WHAT YOU WILL DO –
Lines from the one with "Andrea Zerbini" through the end of the listing below should be set down exactly, with no other line included.

SOURCE DATA –

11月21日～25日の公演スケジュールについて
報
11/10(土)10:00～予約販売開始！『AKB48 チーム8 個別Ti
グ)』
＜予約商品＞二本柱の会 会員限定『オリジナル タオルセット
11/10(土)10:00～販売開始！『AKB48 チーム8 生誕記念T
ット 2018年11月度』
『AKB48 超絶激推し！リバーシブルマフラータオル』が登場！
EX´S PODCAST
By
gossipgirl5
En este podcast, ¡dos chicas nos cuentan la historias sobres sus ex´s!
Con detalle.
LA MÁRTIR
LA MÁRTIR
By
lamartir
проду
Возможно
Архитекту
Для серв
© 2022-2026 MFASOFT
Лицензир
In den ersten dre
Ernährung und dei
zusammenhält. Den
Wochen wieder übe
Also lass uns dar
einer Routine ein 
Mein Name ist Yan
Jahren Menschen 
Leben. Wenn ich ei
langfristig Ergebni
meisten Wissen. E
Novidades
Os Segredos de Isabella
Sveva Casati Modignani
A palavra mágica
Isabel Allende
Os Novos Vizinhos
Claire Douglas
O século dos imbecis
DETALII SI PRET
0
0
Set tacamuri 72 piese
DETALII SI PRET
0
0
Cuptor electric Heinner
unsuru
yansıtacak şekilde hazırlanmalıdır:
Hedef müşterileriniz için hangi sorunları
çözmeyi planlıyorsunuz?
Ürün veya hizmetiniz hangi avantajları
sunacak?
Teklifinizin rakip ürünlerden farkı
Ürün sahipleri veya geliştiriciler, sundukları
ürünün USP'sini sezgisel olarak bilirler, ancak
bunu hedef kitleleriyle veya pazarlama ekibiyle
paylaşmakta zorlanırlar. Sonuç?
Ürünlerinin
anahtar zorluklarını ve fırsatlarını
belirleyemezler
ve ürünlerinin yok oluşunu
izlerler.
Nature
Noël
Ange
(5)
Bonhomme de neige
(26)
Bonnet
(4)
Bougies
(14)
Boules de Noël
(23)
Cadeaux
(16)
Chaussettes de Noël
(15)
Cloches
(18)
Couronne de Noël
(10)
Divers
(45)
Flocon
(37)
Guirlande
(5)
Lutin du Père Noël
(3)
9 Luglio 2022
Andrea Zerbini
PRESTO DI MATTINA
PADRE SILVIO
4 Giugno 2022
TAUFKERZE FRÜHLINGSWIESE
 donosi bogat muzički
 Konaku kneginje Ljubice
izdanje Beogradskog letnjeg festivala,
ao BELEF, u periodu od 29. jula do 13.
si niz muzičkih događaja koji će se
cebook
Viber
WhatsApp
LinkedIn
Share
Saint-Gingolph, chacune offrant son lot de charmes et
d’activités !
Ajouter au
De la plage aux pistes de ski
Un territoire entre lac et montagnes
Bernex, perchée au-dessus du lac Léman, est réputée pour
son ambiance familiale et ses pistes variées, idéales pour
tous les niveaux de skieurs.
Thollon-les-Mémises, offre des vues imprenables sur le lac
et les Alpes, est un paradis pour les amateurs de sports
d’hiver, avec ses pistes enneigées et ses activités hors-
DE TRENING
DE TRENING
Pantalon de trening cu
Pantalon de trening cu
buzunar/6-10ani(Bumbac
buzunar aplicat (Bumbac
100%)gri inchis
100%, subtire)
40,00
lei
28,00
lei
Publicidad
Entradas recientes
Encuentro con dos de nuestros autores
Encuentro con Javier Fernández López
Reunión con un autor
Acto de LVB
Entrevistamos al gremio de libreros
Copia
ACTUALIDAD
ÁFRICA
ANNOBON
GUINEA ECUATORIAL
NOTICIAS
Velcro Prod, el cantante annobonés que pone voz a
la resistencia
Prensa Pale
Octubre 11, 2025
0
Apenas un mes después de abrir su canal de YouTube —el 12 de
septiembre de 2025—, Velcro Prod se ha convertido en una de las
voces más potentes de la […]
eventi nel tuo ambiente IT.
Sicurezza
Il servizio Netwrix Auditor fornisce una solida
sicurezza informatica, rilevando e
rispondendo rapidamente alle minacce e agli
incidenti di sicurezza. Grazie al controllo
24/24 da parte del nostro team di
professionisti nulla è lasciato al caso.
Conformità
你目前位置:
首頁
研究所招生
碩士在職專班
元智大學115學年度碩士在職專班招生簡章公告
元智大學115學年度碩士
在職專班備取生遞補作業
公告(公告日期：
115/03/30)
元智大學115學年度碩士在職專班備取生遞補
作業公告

REPLY TO THE TASK –
Andrea Zerbini
PRESTO DI MATTINA
PADRE SILVIO
4 Giugno 2022
TAUFKERZE FRÜHLINGSWIESE
 donosi bogat muzički
 Konaku kneginje Ljubice
izdanje Beogradskog letnjeg festivala,
ao BELEF, u periodu od 29. jula do 13.
si niz muzičkih događaja koji će se
cebook
Viber
WhatsApp
LinkedIn
Share
Saint-Gingolph, chacune offrant son lot de charmes et
d’activités !
Ajouter au
De la plage aux pistes de ski
Un territoire entre lac et montagnes
Bernex, perchée au-dessus du lac Léman, est réputée pour
son ambiance familiale et ses pistes variées, idéales pour
tous les niveaux de skieurs.
Thollon-les-Mémises, offre des vues imprenables sur le lac
et les Alpes, est un paradis pour les amateurs de sports
d’hiver, avec ses pistes enneigées et ses activités hors-
DE TRENING
DE TRENING
Pantalon de trening cu
Pantalon de trening cu
buzunar/6-10ani(Bumbac
buzunar aplicat (Bumbac
100%)gri inchis
100%, subtire)
40,00
lei
28,00
lei
Publicidad
Entradas recientes
Encuentro con dos de nuestros autores
Encuentro con Javier Fernández López
Reunión con un autor
Acto de LVB
Entrevistamos al gremio de libreros
Copia
ACTUALIDAD
ÁFRICA
ANNOBON
GUINEA ECUATORIAL
NOTICIAS
Velcro Prod, el cantante annobonés que pone voz a
la resistencia
Prensa Pale
Octubre 11, 2025
0
Apenas un mes después de abrir su canal de YouTube —el 12 de
septiembre de 2025—, Velcro Prod se ha convertido en una de las
voces más potentes de la […]
eventi nel tuo ambiente IT.
Sicurezza
Il servizio Netwrix Auditor fornisce una solida
sicurezza informatica, rilevando e
rispondendo rapidamente alle minacce e agli
incidenti di sicurezza. Grazie al controllo
24/24 da parte del nostro team di
professionisti nulla è lasciato al caso.
Conformità
你目前位置:
首頁
研究所招生
碩士在職專班
元智大學115學年度碩士在職專班招生簡章公告
元智大學115學年度碩士
在職專班備取生遞補作業
公告(公告日期：
115/03/30)
元智大學115學年度碩士在職專班備取生遞補
作業公告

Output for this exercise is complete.